▸ Dataset content

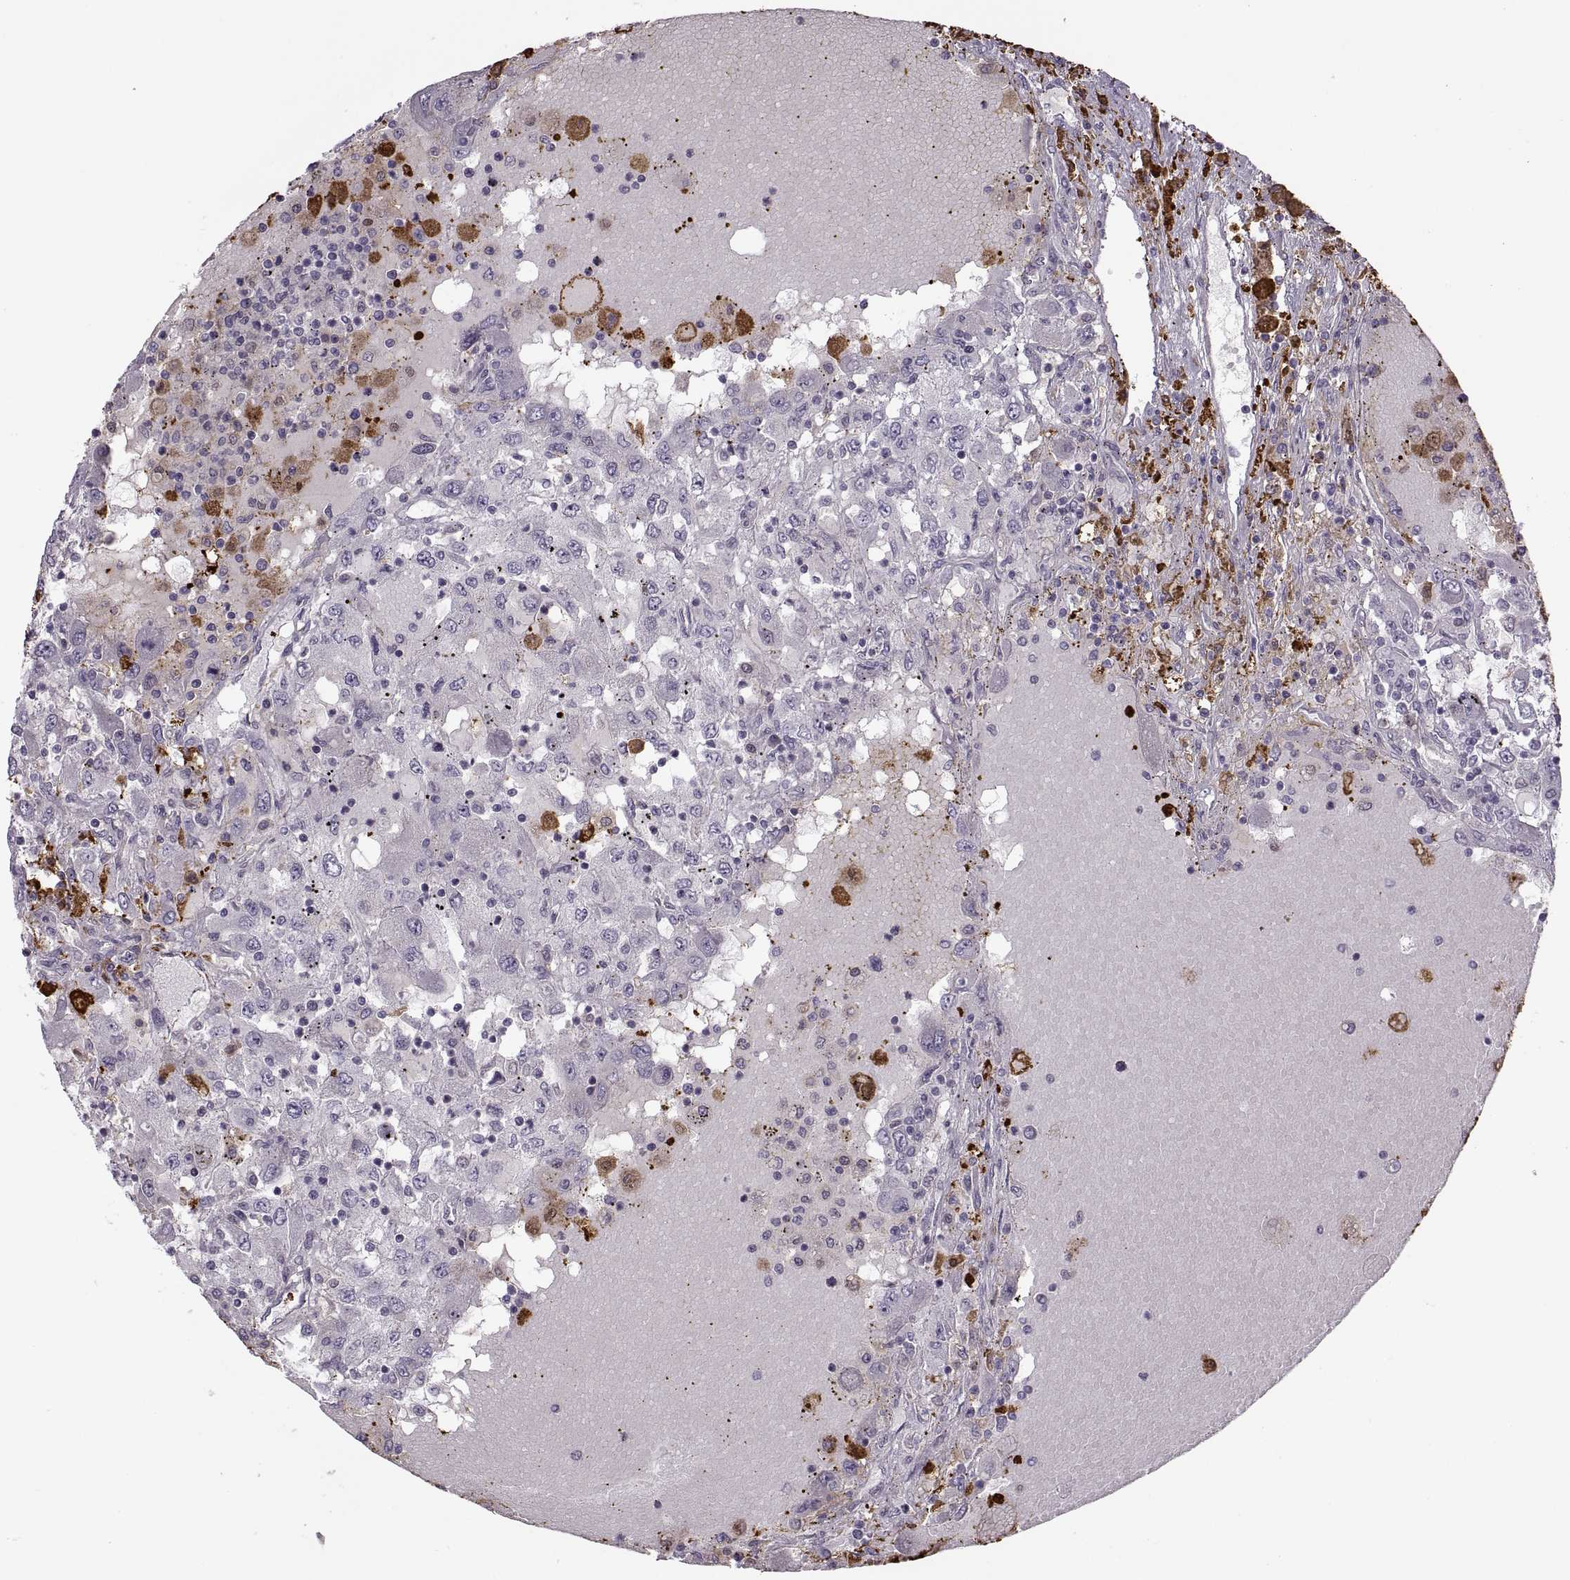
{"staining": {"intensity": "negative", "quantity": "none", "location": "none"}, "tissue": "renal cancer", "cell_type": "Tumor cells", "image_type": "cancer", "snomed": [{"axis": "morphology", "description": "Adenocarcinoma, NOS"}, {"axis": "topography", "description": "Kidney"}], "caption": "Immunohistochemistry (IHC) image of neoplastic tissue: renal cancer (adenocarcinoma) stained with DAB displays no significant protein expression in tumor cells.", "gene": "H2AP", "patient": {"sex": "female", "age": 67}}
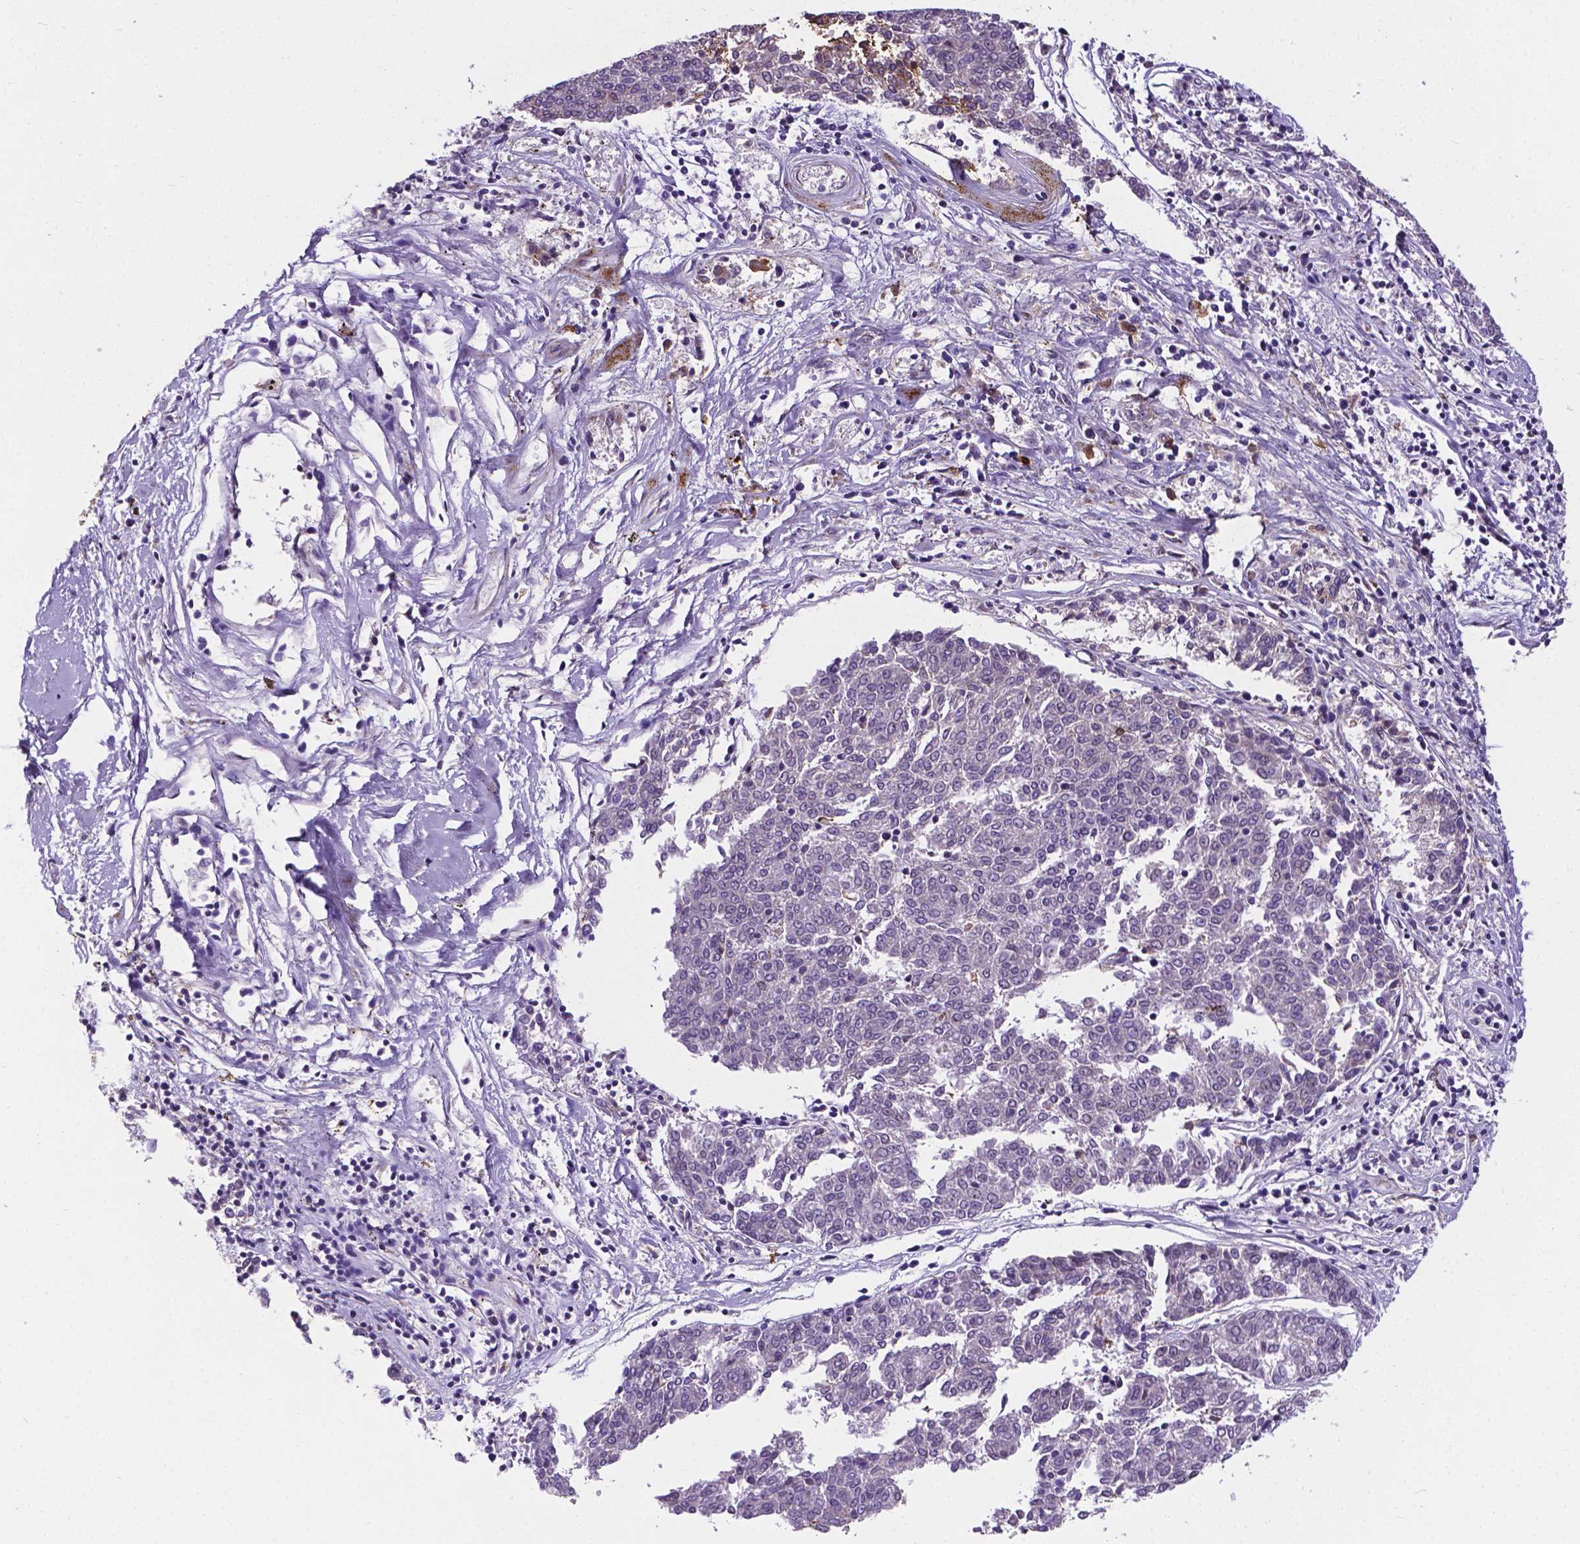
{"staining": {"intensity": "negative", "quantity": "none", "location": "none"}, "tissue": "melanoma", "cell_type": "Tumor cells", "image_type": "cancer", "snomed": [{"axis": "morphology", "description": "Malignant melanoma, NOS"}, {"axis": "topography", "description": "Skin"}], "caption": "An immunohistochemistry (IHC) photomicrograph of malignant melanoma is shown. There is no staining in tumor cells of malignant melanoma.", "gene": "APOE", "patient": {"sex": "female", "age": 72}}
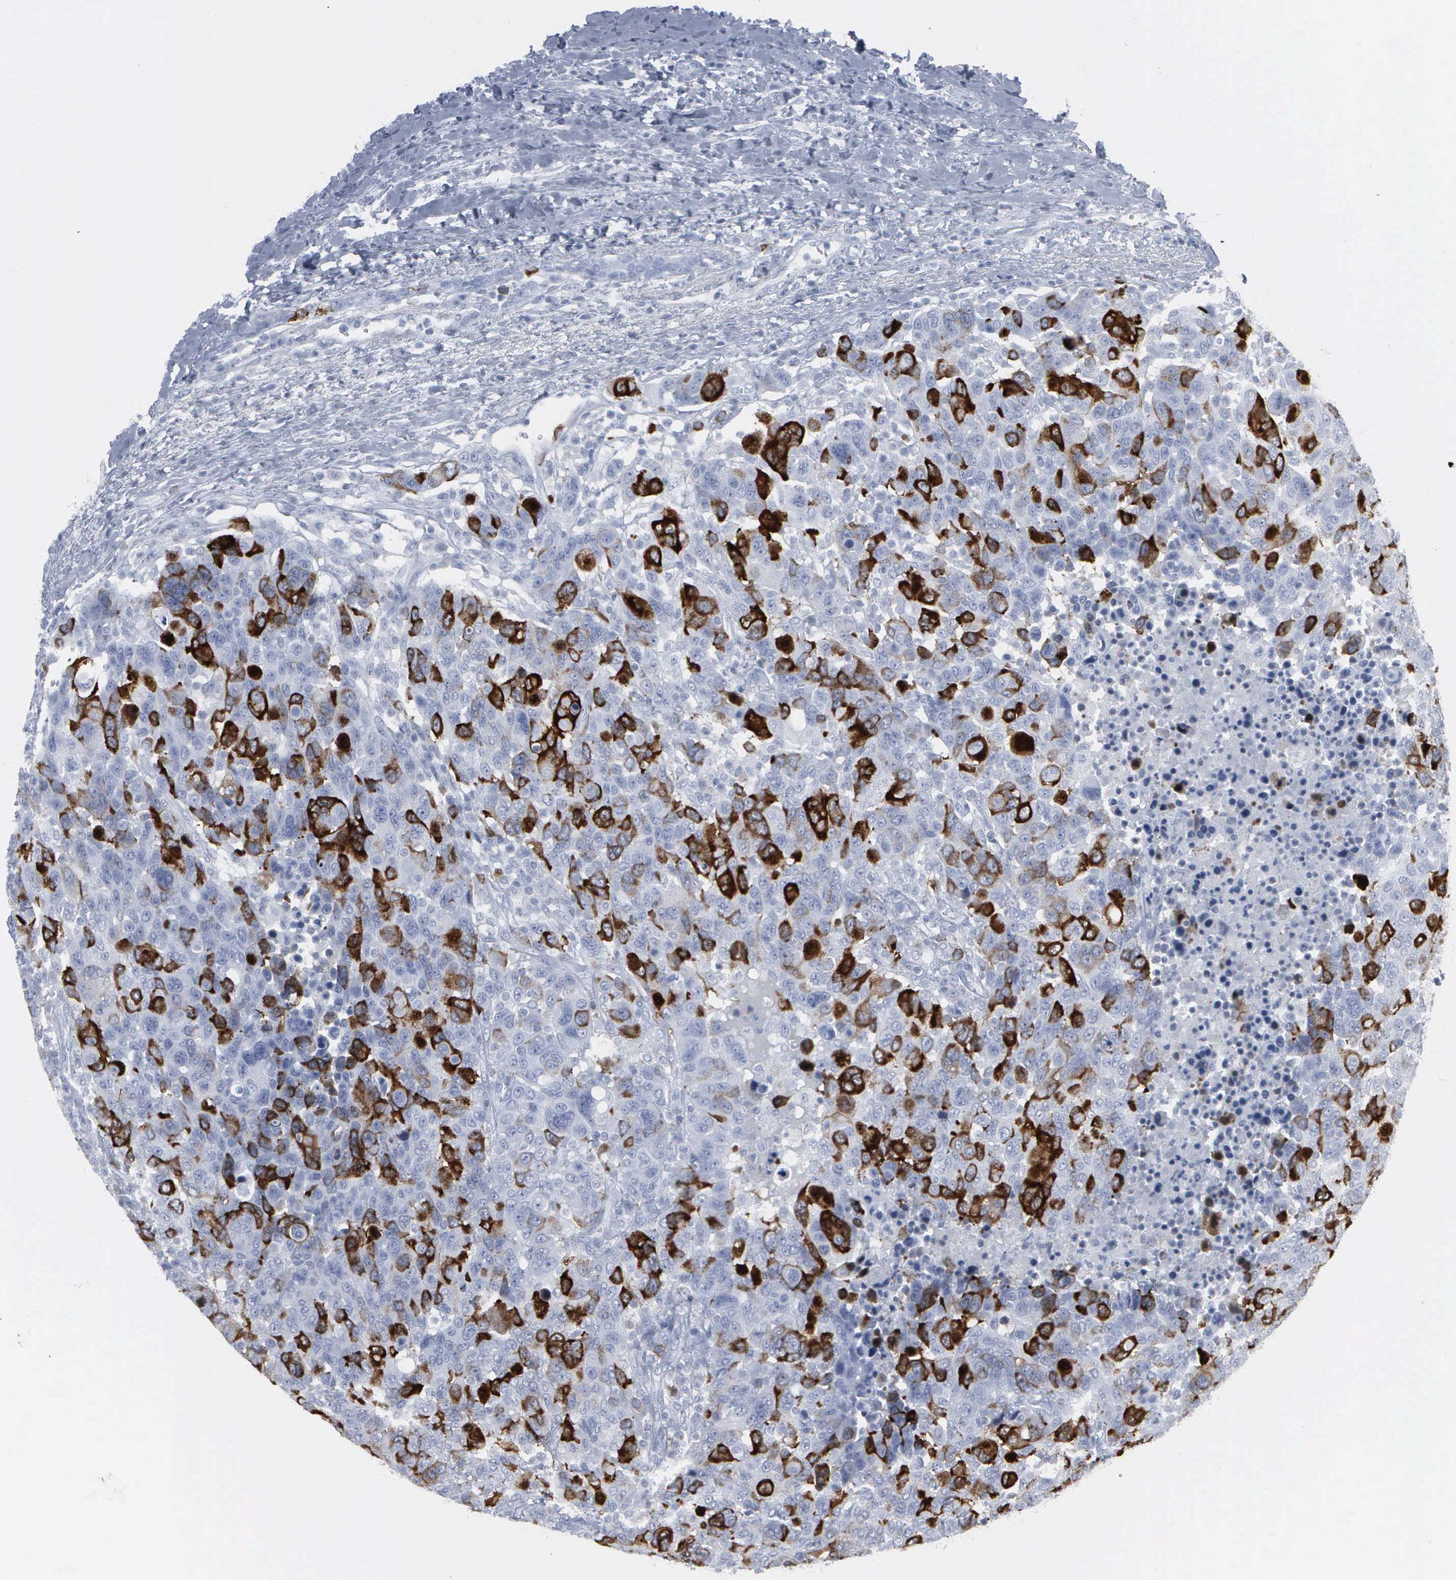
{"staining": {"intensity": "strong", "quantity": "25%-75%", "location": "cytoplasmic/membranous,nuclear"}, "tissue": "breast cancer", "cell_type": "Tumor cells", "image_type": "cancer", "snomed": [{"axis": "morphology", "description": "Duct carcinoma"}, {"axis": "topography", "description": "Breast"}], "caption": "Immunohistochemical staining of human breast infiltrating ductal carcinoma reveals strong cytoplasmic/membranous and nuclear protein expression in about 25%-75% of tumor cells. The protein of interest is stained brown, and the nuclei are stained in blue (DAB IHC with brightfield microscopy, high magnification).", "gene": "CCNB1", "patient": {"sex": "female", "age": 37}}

▸ Aim of the task
Repeat the lines exactly as they stand, from the opening line of the data through the line with "immunohistochemistry (IHC) photomicrograph". Pictures stay out of the copy.

▸ Output below
{"staining": {"intensity": "negative", "quantity": "none", "location": "none"}, "tissue": "renal cancer", "cell_type": "Tumor cells", "image_type": "cancer", "snomed": [{"axis": "morphology", "description": "Adenocarcinoma, NOS"}, {"axis": "topography", "description": "Kidney"}], "caption": "Immunohistochemistry (IHC) image of neoplastic tissue: renal cancer (adenocarcinoma) stained with DAB displays no significant protein expression in tumor cells.", "gene": "H2AP", "patient": {"sex": "female", "age": 67}}
{"staining": {"intensity": "negative", "quantity": "none", "location": "none"}, "tissue": "melanoma", "cell_type": "Tumor cells", "image_type": "cancer", "snomed": [{"axis": "morphology", "description": "Malignant melanoma, NOS"}, {"axis": "topography", "description": "Skin"}], "caption": "An immunohistochemistry (IHC) photomicrograph of malignant melanoma is shown. There is no staining in tumor cells of malignant melanoma.", "gene": "APOE", "patient": {"sex": "female", "age": 72}}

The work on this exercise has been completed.